Каждую пятницу мы ходим в гости к художникам

Наш телеграм

Одинокий театр. Анна Комарова

Анна Комарова — молодая художница и сценограф, работающая со многими медиумами, и в центре её работ оказывается смерть, память, человек и среда, в которой он находится. За плечами художницы персональная выставка в Уральском ГМИИ им.Пушкина и работа над сценографией постановки “Рана” по роману Оксаны Васякиной. Мы поговорили с ней о тотальных инсталляциях, работе с театром и взаимоотношениях между человеком и пространством.

Мы говорим о твоих работах, как об отдельных мирах со своими правилами. Кем становится посетитель, когда он попадает в этот мир со своими правилами? Как этот мир к нему относится? Враждебно, дружелюбно?


Мне кажется, что враждебно и дружелюбно — это не совсем точное описание отношений, потому что сам по себе мир инсталляции и его правила зависят от того, какое именно ощущение мне хочется передать зрителю — оно может быть разным, многосложным.
Я хочу, чтобы зритель испытал определенное ощущение, находясь внутри. Он становится героем, персонажем, жителем этого мира на несколько секунд или минут.
Настолько, насколько это возможно. Человек принимает определенную роль, а созданный мир находится вокруг него и задает среду.


Получается, что человек в этом мире, погружаясь в эти правила, сам является управляющим актором. Он регулирует глубину, на которую туда погружается.


Абсолютно, да.


Человек, попадая в незнакомый мир, со своими обстоятельствами и правилами, всё равно ощущает какое-то влияние этого мира на своё поведение. Рассматриваешь ли ты человека как объект под властью твоих работ? Пытаешься ли ты как-то продемонстрировать влияние, или же все равно зритель остается свободно действующим в предложенных обстоятельствах?


Мне кажется, что у зрителя всегда есть некоторая свобода действия. В конце концов, всегда есть выбор как минимум зайти или не зайти, а затем как себя вести, подключаться ли к этому миру, или подумать: «Это что-то странное, просто пройду насквозь и не буду вообще никак даже пытаться вовлекаться».
Внутри, если человек решил «подключиться» к миру, начинается своего рода игра, потому что мы понимаем: инсталляция все же носит театральный характер. Мы осознаем, что это не настоящая комната, как на выставке в Екатеринбурге (речь идет о тотальной инсталляции Анны «Среда обитания» в пространстве Уральского филиала Пушкинского музея), в ней никто не живет — это разыгрываемые обстоятельства.

Человек может их принять, действительно подчиниться неким правилам существования. Например, первая часть в “Среде обитания” — черная комната. В ней — домашняя обстановка, настоящая мебель, хоть и расположенная абсолютно странным образом. Но в комнате нет света, и его никак не получится включить. Необходимо подчиниться этим правилам и придумать какой-то выход — например, передвигаться наощупь.

СОХРАНЁННЫЕ ДАННЫЕ:
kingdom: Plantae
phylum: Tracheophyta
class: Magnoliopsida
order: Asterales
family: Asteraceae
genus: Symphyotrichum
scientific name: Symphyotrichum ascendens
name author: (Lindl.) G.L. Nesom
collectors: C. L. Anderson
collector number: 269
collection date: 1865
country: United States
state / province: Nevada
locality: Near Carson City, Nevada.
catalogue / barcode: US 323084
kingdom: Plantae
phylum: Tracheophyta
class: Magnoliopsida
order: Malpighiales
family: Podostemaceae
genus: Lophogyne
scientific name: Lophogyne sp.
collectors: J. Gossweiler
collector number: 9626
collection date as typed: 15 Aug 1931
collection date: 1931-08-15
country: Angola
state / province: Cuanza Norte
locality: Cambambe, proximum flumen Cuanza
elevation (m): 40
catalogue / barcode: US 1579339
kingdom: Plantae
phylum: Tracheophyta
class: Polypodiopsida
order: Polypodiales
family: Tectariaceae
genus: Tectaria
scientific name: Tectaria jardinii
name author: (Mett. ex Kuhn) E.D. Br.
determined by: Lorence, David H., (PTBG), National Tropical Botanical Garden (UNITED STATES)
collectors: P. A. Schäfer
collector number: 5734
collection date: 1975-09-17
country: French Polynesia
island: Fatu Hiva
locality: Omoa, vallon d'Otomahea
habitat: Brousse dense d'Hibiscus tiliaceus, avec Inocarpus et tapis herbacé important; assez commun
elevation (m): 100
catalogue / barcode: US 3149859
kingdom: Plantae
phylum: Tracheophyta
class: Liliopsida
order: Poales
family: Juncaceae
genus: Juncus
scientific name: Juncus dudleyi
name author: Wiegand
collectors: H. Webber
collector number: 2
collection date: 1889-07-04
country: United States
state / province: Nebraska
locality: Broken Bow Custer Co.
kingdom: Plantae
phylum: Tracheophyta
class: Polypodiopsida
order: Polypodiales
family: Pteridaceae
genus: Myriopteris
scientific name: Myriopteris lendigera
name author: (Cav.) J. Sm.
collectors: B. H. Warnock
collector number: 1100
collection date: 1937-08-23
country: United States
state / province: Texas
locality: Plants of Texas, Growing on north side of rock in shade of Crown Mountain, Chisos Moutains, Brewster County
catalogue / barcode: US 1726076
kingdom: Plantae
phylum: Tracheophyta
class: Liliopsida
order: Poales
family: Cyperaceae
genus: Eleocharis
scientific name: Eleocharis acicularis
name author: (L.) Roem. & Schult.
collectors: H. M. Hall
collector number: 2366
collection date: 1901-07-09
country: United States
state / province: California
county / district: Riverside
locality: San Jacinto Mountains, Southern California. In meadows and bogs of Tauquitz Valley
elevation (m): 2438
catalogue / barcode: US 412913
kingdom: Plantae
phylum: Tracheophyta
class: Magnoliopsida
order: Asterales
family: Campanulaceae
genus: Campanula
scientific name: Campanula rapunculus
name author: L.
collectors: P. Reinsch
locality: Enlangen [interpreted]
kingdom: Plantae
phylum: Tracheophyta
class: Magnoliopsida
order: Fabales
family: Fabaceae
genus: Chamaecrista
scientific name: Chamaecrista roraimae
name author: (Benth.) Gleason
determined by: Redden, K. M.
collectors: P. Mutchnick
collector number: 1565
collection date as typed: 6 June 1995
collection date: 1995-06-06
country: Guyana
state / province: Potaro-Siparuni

УСЛОВИЯ ЗАДАНИЯ: Повторите дословно отрывок из интервью с Анной Комаровой: начните со слов «Одинокий театр. Анна» и остановитесь после слов «быть разным, многосложным.». Строки данных никак не связаны с интервью с Анной Комаровой.

ГОТОВЫЙ ОТВЕТ:
Одинокий театр. Анна Комарова

Анна Комарова — молодая художница и сценограф, работающая со многими медиумами, и в центре её работ оказывается смерть, память, человек и среда, в которой он находится. За плечами художницы персональная выставка в Уральском ГМИИ им.Пушкина и работа над сценографией постановки “Рана” по роману Оксаны Васякиной. Мы поговорили с ней о тотальных инсталляциях, работе с театром и взаимоотношениях между человеком и пространством.

Мы говорим о твоих работах, как об отдельных мирах со своими правилами. Кем становится посетитель, когда он попадает в этот мир со своими правилами? Как этот мир к нему относится? Враждебно, дружелюбно?


Мне кажется, что враждебно и дружелюбно — это не совсем точное описание отношений, потому что сам по себе мир инсталляции и его правила зависят от того, какое именно ощущение мне хочется передать зрителю — оно может быть разным, многосложным.